Second, the budget is loaded with gimmicks. The budget proposes a temporary health insurance program for workers between jobs that will cost $10 billion between 1998 and 2001 but nothing in 2002. And it proposes numerous tax cuts that also magically expire in 2001. Finally, three-fourths of all Clinton's proposed spending cuts come after the year 2000 - after he has left office. This led even the liberal Washington Post to label the budget "an illusion."

Third, on taxes Clinton gives with one hand, but takes almost all of it back with the other. His budget proposes $103.3 billion in tax cuts between 1997 and 2002, but offsets them with $82.5 billion in tax increases. This leaves a net tax cut for the American people of just $20.8 billion over five years, or just 0.1 percent of estimated federal revenues.
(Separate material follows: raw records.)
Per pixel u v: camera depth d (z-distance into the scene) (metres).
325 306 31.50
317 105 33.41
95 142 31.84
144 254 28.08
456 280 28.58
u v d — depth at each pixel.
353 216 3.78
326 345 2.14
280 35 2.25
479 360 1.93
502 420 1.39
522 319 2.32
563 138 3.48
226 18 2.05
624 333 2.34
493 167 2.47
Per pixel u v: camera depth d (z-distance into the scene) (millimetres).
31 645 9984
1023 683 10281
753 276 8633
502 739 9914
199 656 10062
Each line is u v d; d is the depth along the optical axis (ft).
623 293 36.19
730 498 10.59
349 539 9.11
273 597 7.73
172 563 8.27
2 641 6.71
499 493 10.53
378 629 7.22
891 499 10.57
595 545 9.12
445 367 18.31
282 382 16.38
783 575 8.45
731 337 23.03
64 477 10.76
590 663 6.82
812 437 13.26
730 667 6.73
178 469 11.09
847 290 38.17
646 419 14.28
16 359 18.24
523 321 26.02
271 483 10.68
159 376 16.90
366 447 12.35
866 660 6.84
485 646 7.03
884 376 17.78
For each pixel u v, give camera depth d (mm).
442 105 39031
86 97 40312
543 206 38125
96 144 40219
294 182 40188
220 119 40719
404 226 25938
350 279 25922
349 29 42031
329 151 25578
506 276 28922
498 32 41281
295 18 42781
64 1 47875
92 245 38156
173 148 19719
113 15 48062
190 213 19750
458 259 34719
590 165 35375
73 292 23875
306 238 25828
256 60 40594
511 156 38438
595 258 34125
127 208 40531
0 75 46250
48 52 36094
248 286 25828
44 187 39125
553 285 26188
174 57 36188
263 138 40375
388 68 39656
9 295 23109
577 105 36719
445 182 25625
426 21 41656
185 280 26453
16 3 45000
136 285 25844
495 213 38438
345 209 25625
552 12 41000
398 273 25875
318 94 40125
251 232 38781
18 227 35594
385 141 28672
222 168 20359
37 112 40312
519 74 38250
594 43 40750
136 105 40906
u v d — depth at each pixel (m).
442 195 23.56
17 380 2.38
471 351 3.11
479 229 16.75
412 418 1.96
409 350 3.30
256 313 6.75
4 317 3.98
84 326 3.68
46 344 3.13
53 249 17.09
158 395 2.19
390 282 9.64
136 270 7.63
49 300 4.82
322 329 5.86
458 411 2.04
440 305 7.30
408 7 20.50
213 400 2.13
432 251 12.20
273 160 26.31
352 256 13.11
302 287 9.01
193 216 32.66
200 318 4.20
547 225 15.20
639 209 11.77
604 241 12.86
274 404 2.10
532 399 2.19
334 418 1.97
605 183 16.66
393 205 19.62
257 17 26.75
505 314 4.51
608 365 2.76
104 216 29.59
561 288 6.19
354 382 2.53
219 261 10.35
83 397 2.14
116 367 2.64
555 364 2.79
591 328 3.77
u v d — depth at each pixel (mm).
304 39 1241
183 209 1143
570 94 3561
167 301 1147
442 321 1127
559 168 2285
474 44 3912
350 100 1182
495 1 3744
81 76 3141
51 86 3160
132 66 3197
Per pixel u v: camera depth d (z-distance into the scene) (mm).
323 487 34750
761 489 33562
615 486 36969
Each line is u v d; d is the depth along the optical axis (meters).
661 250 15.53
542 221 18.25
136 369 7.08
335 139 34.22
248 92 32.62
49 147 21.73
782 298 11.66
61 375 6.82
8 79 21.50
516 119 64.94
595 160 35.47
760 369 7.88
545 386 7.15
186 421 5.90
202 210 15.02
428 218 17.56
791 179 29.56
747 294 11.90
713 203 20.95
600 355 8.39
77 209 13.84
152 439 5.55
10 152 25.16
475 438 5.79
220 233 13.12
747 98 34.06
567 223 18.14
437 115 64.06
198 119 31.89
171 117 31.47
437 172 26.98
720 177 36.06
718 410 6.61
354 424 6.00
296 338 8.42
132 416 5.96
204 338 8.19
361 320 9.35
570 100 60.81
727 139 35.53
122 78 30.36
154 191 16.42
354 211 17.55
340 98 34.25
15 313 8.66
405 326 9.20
And even this puny tax cut may not last because the budget proposes to automatically cancel the tax cuts if necessary to achieve budget balance in 2002.

Fourth, the budget assumes numerous one-shot revenues from government asset sales, including $36 billion from auctioning radio spectrum between 1998 and 2002. Interestingly, three-fifths of this revenue is expected to come in 2002.

Lastly, the budget projects $58 billion of cuts in nondefense discretionary programs between 1997 and 2002, with $45.8 billion of these cuts coming in 2001 and 2002. This would put the total for such spending at $293 billion in 2002, a mere 4 percent increase from current levels of spending in nominal terms, and actually a decrease in real terms, which is probably not achievable politically.

So what are we left with? Even by the standards of a liberal Democrat's analysis, the Clinton budget is a political scheme to misrepresent the deficit. He has claimed to balance the federal budget in the year 2002 only by making the most extraordinary assumptions, shamelessly using gimmicks and irresponsibly putting off every difficult decision until the next administration. It is a budget that richly deserved to be dead on arrival.

Amazingly, the Clinton budget is not dead, but very much alive even on Republican-controlled Capitol Hill. Apparently, Republicans in Congress are still so traumatized by the failure of their budget confrontation with Clinton a year ago that they have decided to give him a pass. It seems that even liberal Democrats like Bob Reischauer are more willing than conservative Republicans to criticize the Clinton plan. It will be too bad if the American people end up paying the price for their fear of confrontation.